----- Input for this task

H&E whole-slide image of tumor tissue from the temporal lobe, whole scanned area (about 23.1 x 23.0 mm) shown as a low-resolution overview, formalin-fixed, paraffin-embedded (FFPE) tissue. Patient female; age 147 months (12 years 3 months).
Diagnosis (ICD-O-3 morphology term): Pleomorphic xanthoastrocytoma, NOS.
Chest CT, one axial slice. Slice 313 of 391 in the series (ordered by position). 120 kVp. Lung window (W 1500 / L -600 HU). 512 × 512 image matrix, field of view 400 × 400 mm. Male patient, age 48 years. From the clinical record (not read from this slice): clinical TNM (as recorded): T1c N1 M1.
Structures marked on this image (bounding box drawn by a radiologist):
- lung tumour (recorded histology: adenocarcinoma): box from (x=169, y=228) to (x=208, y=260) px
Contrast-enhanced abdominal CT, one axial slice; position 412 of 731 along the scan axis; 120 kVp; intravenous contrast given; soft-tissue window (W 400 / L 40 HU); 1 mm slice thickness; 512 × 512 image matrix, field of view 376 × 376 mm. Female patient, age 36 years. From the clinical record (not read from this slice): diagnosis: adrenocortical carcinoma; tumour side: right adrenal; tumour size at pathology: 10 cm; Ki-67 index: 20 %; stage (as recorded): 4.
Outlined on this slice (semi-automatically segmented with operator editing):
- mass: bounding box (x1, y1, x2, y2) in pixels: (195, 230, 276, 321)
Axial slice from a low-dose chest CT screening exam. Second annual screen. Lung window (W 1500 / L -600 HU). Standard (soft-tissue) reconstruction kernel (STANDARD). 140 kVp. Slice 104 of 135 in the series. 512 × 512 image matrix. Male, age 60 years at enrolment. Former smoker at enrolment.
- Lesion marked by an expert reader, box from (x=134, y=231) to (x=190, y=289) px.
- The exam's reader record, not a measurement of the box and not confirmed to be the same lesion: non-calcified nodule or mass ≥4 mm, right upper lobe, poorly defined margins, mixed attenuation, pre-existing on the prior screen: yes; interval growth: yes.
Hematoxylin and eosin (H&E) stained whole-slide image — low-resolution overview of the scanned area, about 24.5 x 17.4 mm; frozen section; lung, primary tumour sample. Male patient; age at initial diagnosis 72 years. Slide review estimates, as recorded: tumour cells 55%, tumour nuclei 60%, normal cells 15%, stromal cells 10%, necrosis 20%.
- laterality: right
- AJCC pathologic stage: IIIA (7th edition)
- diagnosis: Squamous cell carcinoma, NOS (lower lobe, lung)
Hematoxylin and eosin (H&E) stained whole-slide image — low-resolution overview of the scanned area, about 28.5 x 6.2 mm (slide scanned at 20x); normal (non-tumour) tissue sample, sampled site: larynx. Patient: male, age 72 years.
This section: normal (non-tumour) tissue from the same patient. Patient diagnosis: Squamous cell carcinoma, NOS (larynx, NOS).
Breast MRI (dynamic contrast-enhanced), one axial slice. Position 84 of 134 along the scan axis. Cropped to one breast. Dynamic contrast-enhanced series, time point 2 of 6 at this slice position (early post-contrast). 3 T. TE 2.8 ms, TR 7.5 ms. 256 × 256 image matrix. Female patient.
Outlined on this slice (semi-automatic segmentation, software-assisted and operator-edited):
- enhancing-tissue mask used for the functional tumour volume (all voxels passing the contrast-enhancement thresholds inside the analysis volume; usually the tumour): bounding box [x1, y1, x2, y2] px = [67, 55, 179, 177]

----------

### Problem to work on
Where in the entries above does the word "reader" appear? Copy each line that has it.

### Answer
- Lesion marked by an expert reader, box from (x=134, y=231) to (x=190, y=289) px.
- The exam's reader record, not a measurement of the box and not confirmed to be the same lesion: non-calcified nodule or mass ≥4 mm, right upper lobe, poorly defined margins, mixed attenuation, pre-existing on the prior screen: yes; interval growth: yes.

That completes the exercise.